More companies must take steps to curb drug plan costs

Canadian companies should ask some tough questions and take a closer look at the way their employee drug plans are being managed or risk further benefit cuts, cost increases and even impacts to their own product or service pricing, according to a new white paper authored by Helen Stevenson.

Titled An End to Blank Cheques: Getting more value out of employer drug plans, the white paper addresses the issue of soaring prescription drug costs and their economic impact on plan sponsors, employees and retirees alike.

“Prescription drug costs can be managed, but changes need to be made,” said Stevenson. “If nothing is done, the steady rise in the cost of these plans will continue and may even lead to dire consequences. The activities in the public sector have raised awareness about the drug system issues and created an undeniable momentum toward change—time for the private sector to take action.”

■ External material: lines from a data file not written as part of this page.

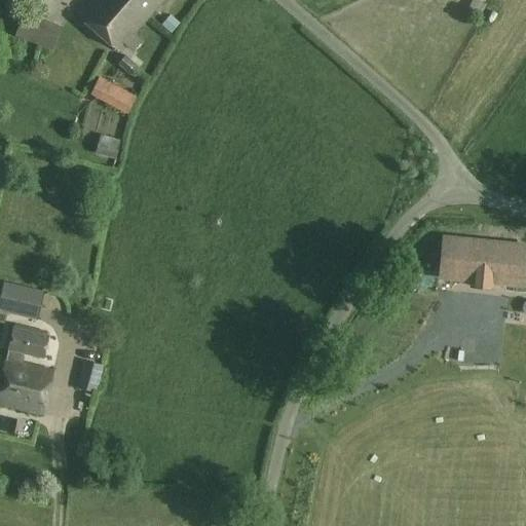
[(134,34),(163,0),(94,0),(79,15),(118,50),(124,44),(132,50),(141,40),(134,34)]
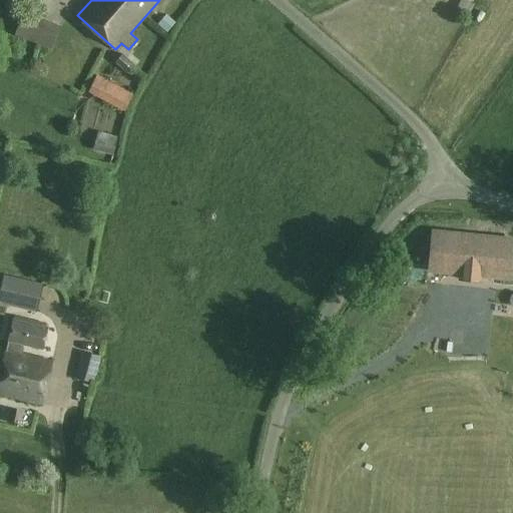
[(14,34),(38,44),(48,20),(24,10),(14,34)]
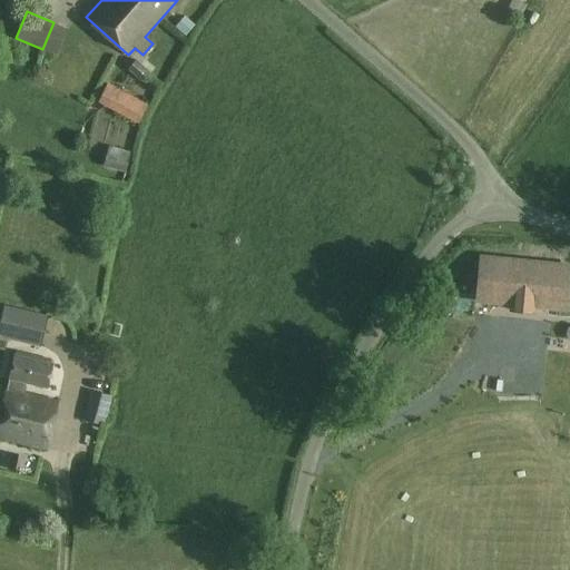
[(137,60),(128,70),(155,92),(163,82),(137,60)]
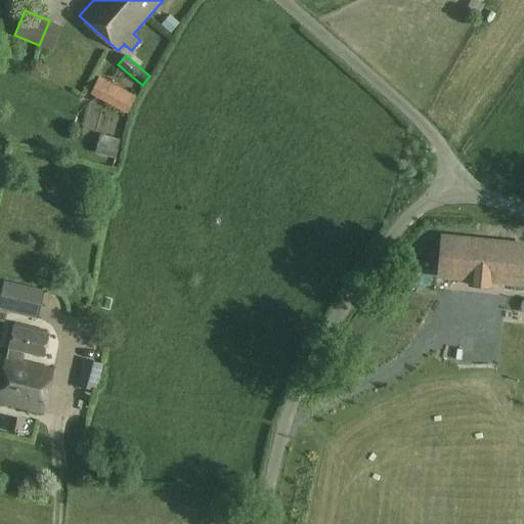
[(99,78),(90,94),(128,114),(137,96),(99,78)]
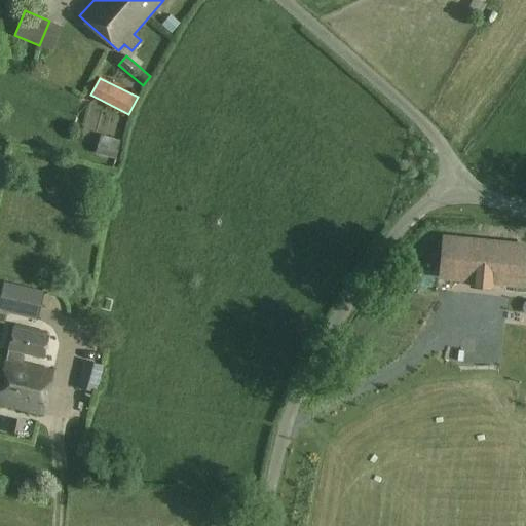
[(97,154),(116,160),(121,141),(101,135),(97,154)]
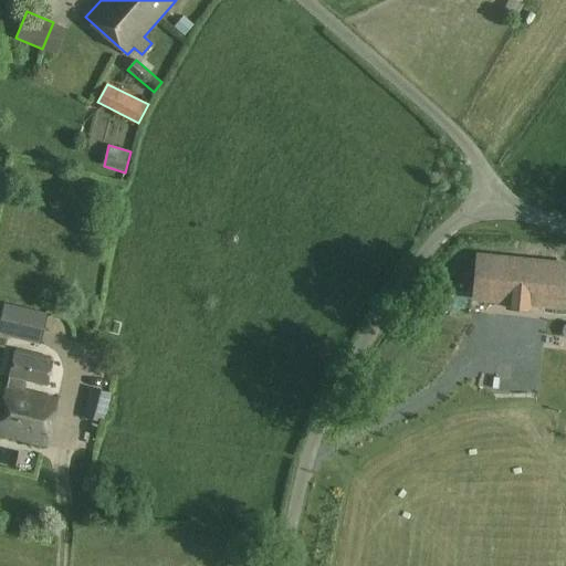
[(470,296),(520,301),(522,265),(492,263),(492,275),(472,274),(470,296)]
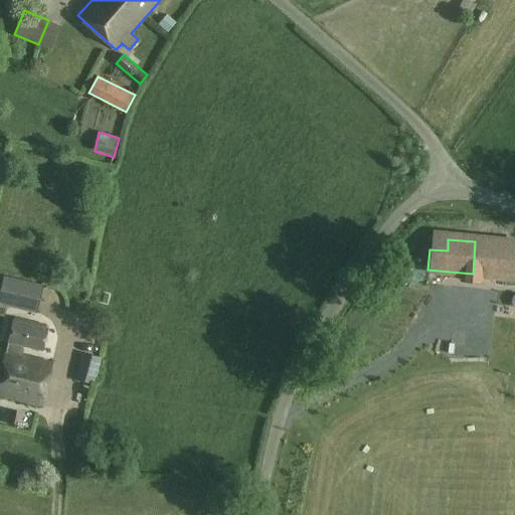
[(505,269),(514,268),(514,240),(504,241),(505,269)]
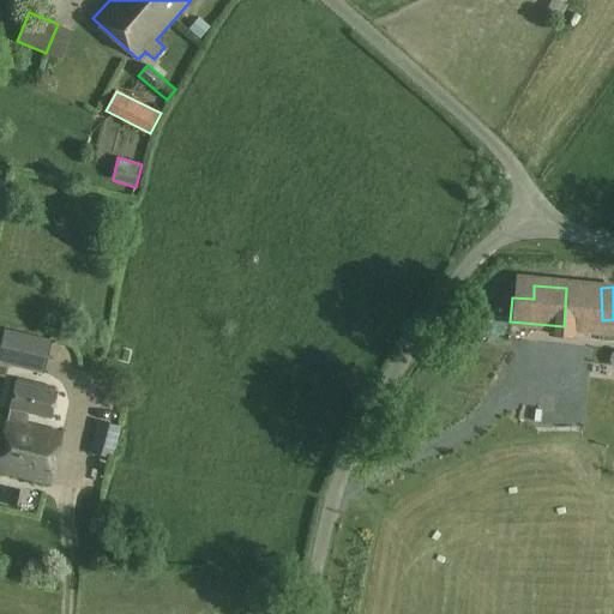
[(613,326),(600,327),(602,351),(613,349),(613,326)]
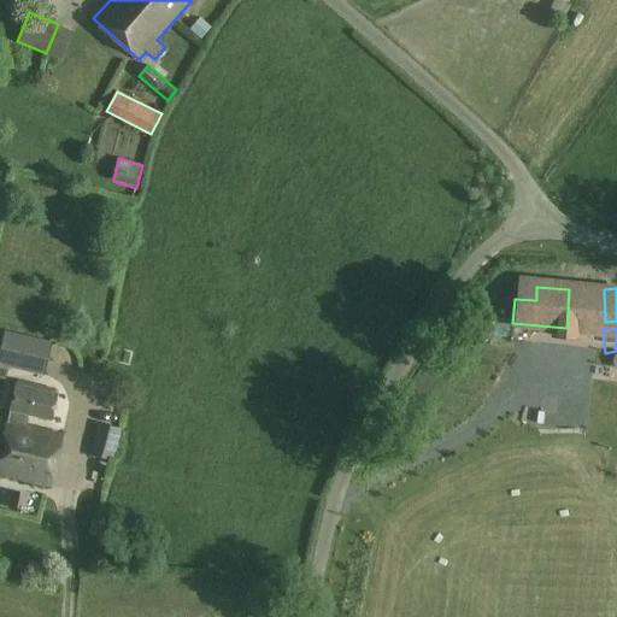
[(53,342),(4,330),(0,347),(0,365),(45,376),(53,342)]
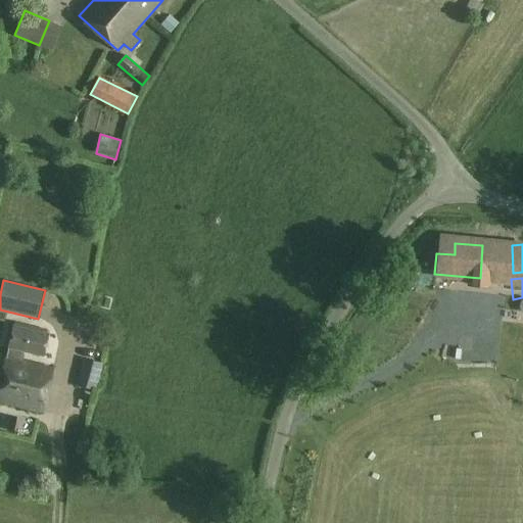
[(0,401),(42,413),(53,370),(21,362),(25,351),(42,355),(47,334),(14,326),(9,347),(0,386),(0,401)]
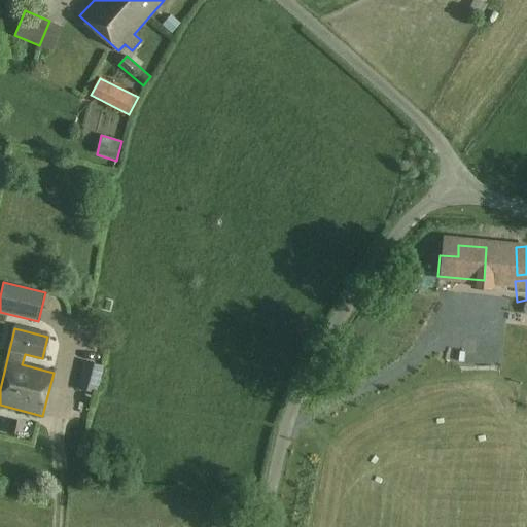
[(83,361),(77,388),(97,393),(103,366),(83,361)]
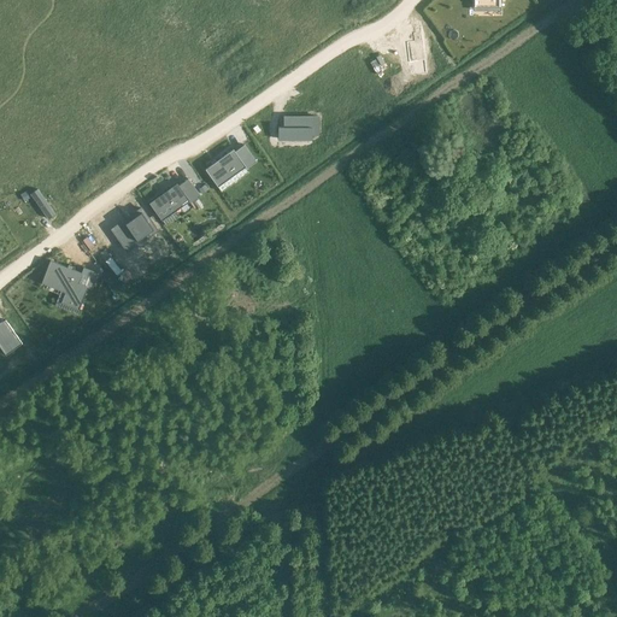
[(415,40),(406,40),(409,60),(424,59),(422,30),(413,31),(415,40)]
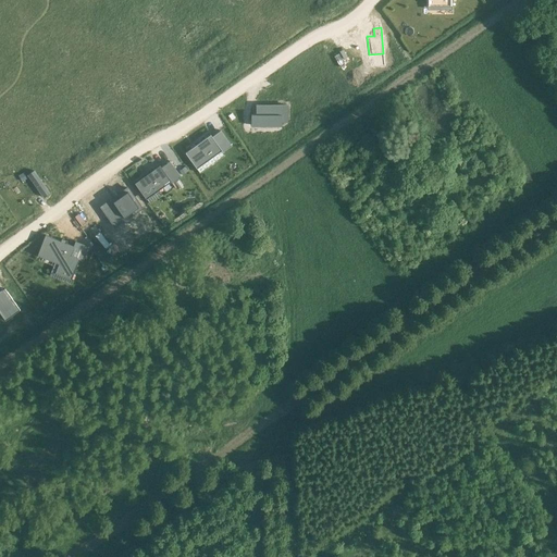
[(257,114),(251,114),(251,125),(282,125),(282,121),(287,121),(287,106),(257,106),(257,114)]
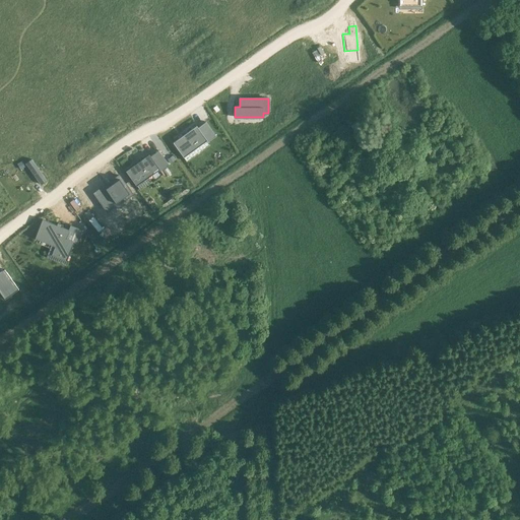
[(197,126),(173,142),(183,156),(205,140),(207,142),(216,136),(206,122),(198,127),(197,126)]
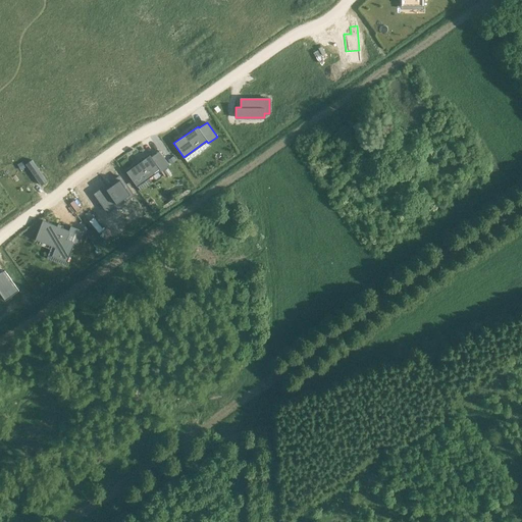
[(150,154),(126,171),(136,186),(160,168),(150,154)]
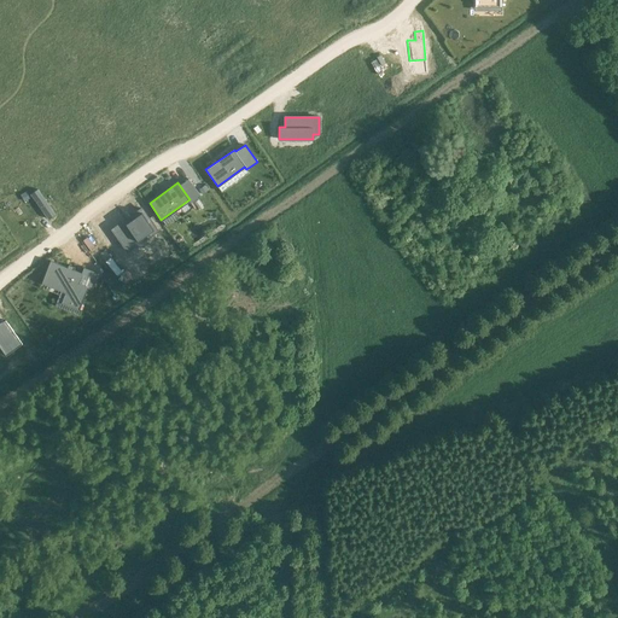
[(38,190),(31,194),(48,219),(56,215),(38,190)]
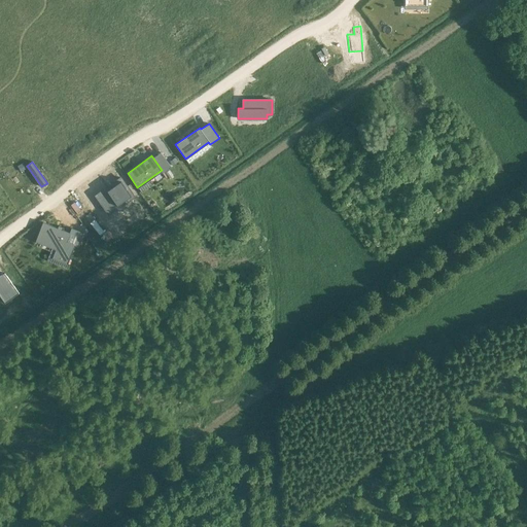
[(120,178),(97,195),(110,213),(134,197),(120,178)]
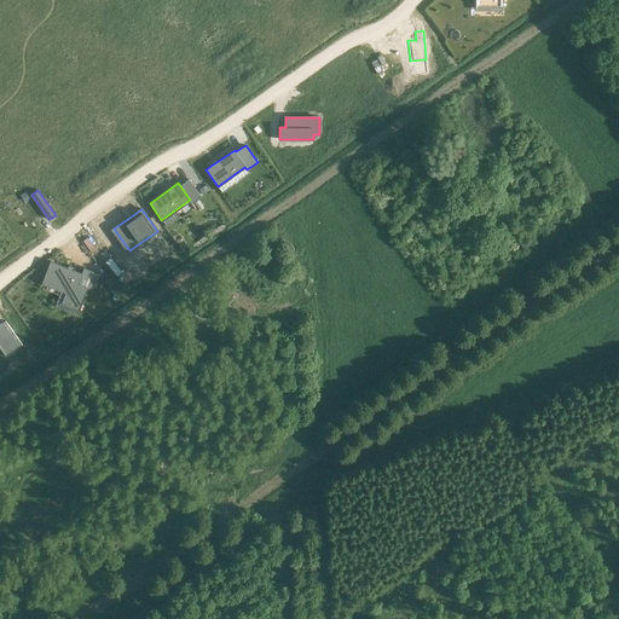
[(51,261),(41,284),(42,284),(44,282),(68,291),(63,302),(79,308),(79,310),(80,310),(88,288),(92,289),(98,273),(97,272),(97,273),(85,268),(84,267),(81,273),(51,261)]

Canadian companies, according to the white paper, spend about $200 million per week on prescription drugs, which translated into an estimated $10.2 billion last year. But while total health spending between 1985 and 2007 grew at an average rate of 6.6% annually, total drug expenditure increased by 9.2% for the same period.

Stevenson points at the four main factors that drive the cost of drugs upward:
• the willingness to pay for almost every new drug at any cost;
• not fully utilizing the potential of generic drugs;
• vast pricing and dispensing differences between pharmacies for similar drugs; and
• employee indifference about the cost of drugs covered by workplace plans.

To control drug plan costs, Stevenson offers plan sponsors a number of steps to get more value out of their drug plans. These include clarifying the purpose of the drug benefits plan; having the right information to make a decision; managing formularies better; promoting and educating employees about the appropriate use of generic and brand drugs; building buying power; driving consumerism; and reinvesting savings back into benefits.